> **Consigne 1**
Présentez sous forme de liste JSON de chaînes, à raison d'une chaîne par ligne et sans les lignes vides, la partie des enregistrements qui commence à la ligne contenant « Possibilité d’un recyclage à hauteur de 95…. » et s'achève à celle contenant « 8 janvier 2025 », ces deux lignes incluses.

> **Extrait de page**
========================================================================

11. On lit ensuite : « Seulement que celui qui tient présentement tienne jusqu’à ce qu’il soit enlevé : et alors paraîtra cet impie que le Seigneur Jésus tuera par le souffle de sa bouche. » Ces paroles ont trait à l’apparition de l’antéchrist. Il semble plus clairement marqué quand il est dit de lui qu’il sera tué par le souffle de la bouche du Seigneur Jésus-Christ ; mais, pour ce qui est de l’époque de cette apparition, l’Apôtre n’en dit rien pas même obscurément. Chacun peut faire effort pour découvrir ou pour conjecturer quel est celui qui tient présentement ou ce qu’il tient et ce que signifie : jusqu’à ce qu’il soit enlevé mais il n’est pas dit combien de temps il tiendra ni après combien de temps il sera enlevé.

12. Vous nous dites aussi que le Seigneur, dans l’Évangile, blâme les juifs lorsqu’il adresse ces paroles à l’ingrate Jérusalem : « Si du moins tu avais connu le temps où Dieu t’a visitée ; peut-être resterais-tu debout. Mais maintenant tout est caché à tes yeux.[1] » Ces paroles regardent le premier avènement du Seigneur, et non pas le second dont il s’agit ici. C’est de ce second avènement et non point du premier que le Sauveur a voulu parler lorsqu’il a dit : « Ce n’est pas à vous à savoir les temps : » car les disciples interrogeaient le Seigneur sur l’avènement qu’ils espéraient et non pas sur celui qu’ils voyaient déjà. Si les juifs avaient connu ce premier avènement, « ils n’auraient jamais crucifié le Seigneur de gloire[2] ; » c’est pourquoi ils auraient pu subsister, au lieu d’être frappés de coups si terribles. Ces mots : « Faites pénitence, les temps sont accomplis, croyez à l’Évangile[3] ; » ces mots, d’après ce que vous dites vous-même, s’appliquaient aux juifs et à des temps qui devaient peu durer ; nous savons que ces temps sont passés, c’est-à-dire que nous savons la destruction de Jérusalem où était établi le royaume des juifs.

13. Aussi, votre révérence, vous dites que ceux qui comprennent l’Écriture savent ce que veut dire le prophète Daniel lorsqu’il parle de « la bête tuée, du règne des autres bêtes, » et, au milieu de ces choses, de la venue du Fils de l’homme sur les nuées du ciel. Mais si vous daignez nous expliquer comment ces choses appartiennent à la connaissance du temps qui doit s’écouler d’ici à l’avènement du Sauveur et comment on peut en connaître clairement la durée ; j’avouerai moi-même avec de grandes actions de grâces que ces paroles du Seigneur : « Ce n’est pas à vous à savoir les temps, » s’adressaient uniquement aux apôtres et non point à ceux qui devaient venir après eux et à qui la révélation de ce secret avait été réservée.

========================================================================

> **Données d'entrée**
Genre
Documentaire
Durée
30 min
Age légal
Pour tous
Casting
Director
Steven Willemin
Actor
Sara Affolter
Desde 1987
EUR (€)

========================================================================

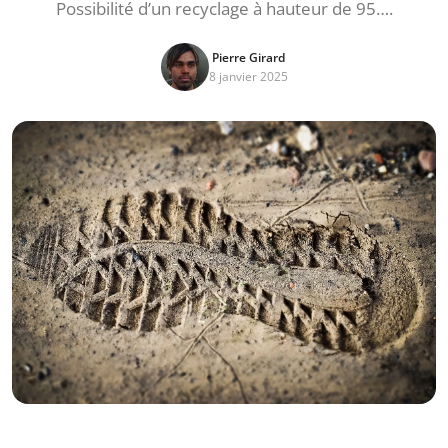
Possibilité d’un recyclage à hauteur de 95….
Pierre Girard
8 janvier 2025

========================================================================

> **Consigne 2**
Relevez, dans l'ordre de leur première apparition, tous les passages placés entre guillemets dans l'extrait, en ne citant qu'une fois un passage répété et en omettant les appels de note ainsi que la ponctuation finale.

> **Réponse attendue 1**
[
  "Possibilité d’un recyclage à hauteur de 95….",
  "Pierre Girard",
  "8 janvier 2025"
]

> **Réponse attendue 2**
1. Seulement que celui qui tient présentement tienne jusqu’à ce qu’il soit enlevé : et alors paraîtra cet impie que le Seigneur Jésus tuera par le souffle de sa bouche
2. Si du moins tu avais connu le temps où Dieu t’a visitée ; peut-être resterais-tu debout. Mais maintenant tout est caché à tes yeux
3. Ce n’est pas à vous à savoir les temps
4. ils n’auraient jamais crucifié le Seigneur de gloire
5. Faites pénitence, les temps sont accomplis, croyez à l’Évangile
6. la bête tuée, du règne des autres bêtes